Faire des tests avec les utilisateurs lors des phases conceptions permet de détecter ces incohérences et de recentrer la conception sur les usages réels. Là il est probable que les utilisateurs fassent des réflexions sur les animations, se perdent un peu dans les menus ou échouent à des tâches qui peuvent paraitre simple aux concepteurs. Il est alors de possible de revoir les priorités pour peut-être faire moins mais aussi faire mieux.
Je suis curieux de lire la réponse de la mairie de Paris.
Bonjour,
J’aimerais savoir ce qui vous fait dire que le menu burger n’est pas compris des utilisateurs ? Des tests utilisateurs sur un autre site web ?
Ça me semble très courant dans les applications mobiles et tablettes, et les tests que j’ai pu faire de mon côté montraient plutôt l’inverse (les utilisateurs comprenaient sans problème dans une webapp). Je suis très jeune ux-designer, la réponse m’intéresse vraiment.

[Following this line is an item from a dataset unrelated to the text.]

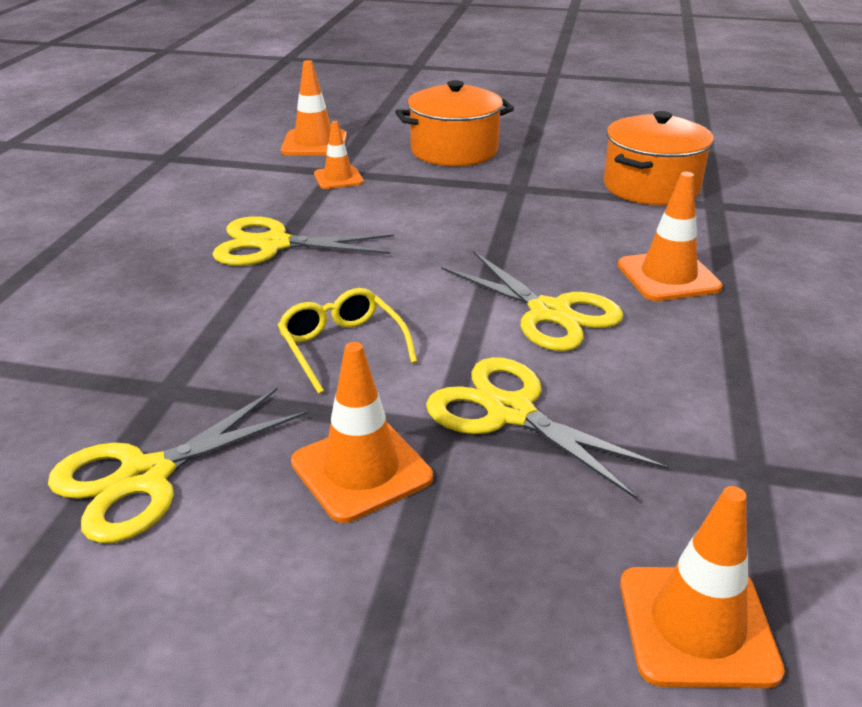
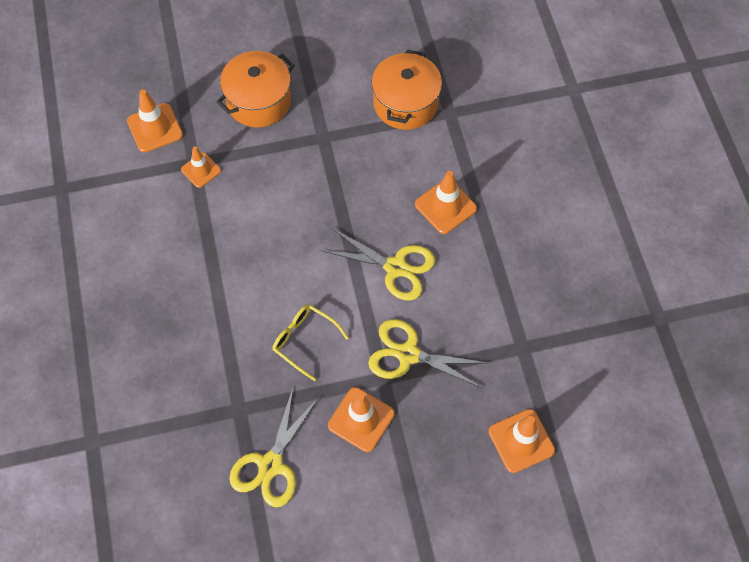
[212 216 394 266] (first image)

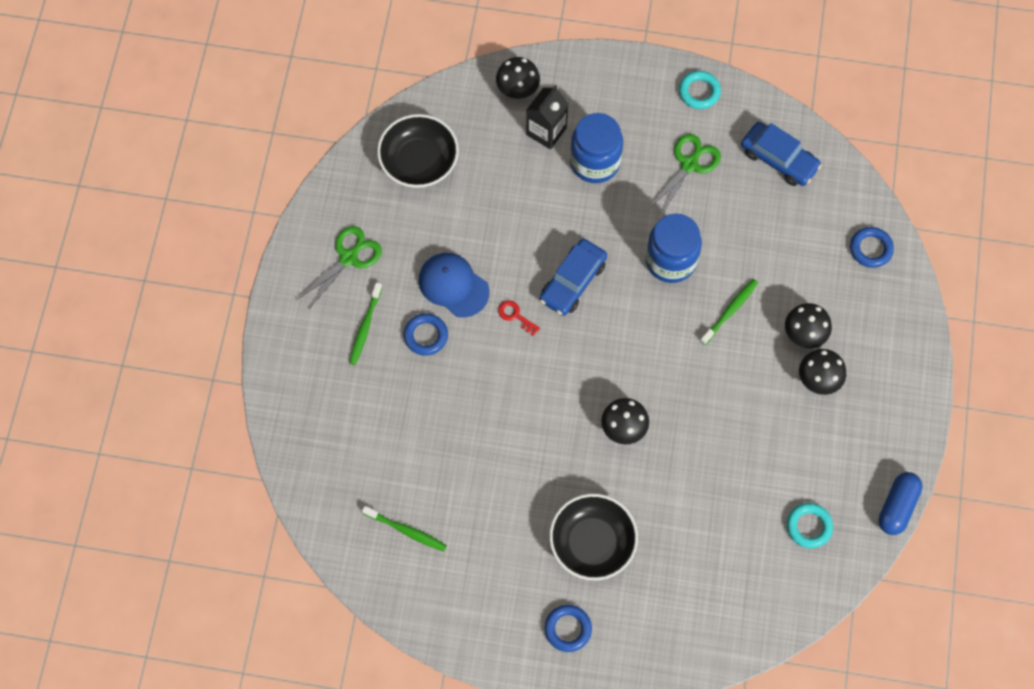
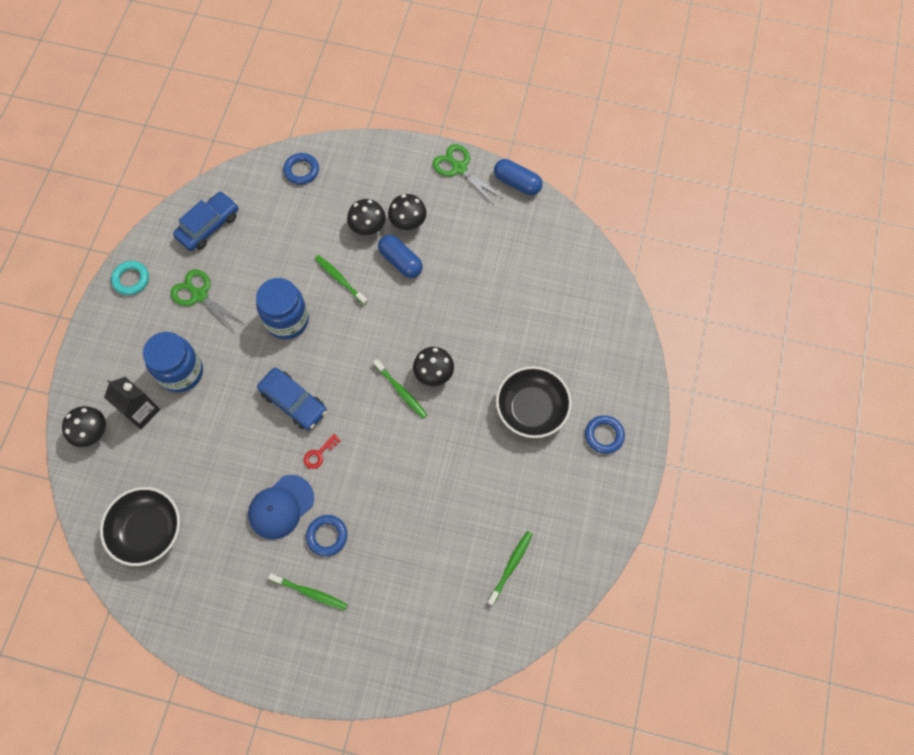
[787 503 833 548] (first image)
[373 359 427 419]
[378 235 423 278]
[433 144 503 205]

Merci d’avance.
Oui, en test utilisateur, la proportion est d’environ 8/10 utilisateurs qui ne voient pas le menu burger et donc ne l’utilise pas.
D’autres UX designers m’ont confirmé cela, soit en test U. soit sur des cas réels où un vrai menu a été remis en place.
Je vais dans le sens de Raphaël, je constate ça assez souvent par moi même, j’ajouterais que déjà au départ ça me semblait une fausse bonne idée (pour rester optimiste) mais qu’il m’aura fallu des tests plus quelques études pour convaincre.
A titre d’exemple : http://exisweb.net/mobile-menu-abtest
Merci pour ton retour critique plus poussé !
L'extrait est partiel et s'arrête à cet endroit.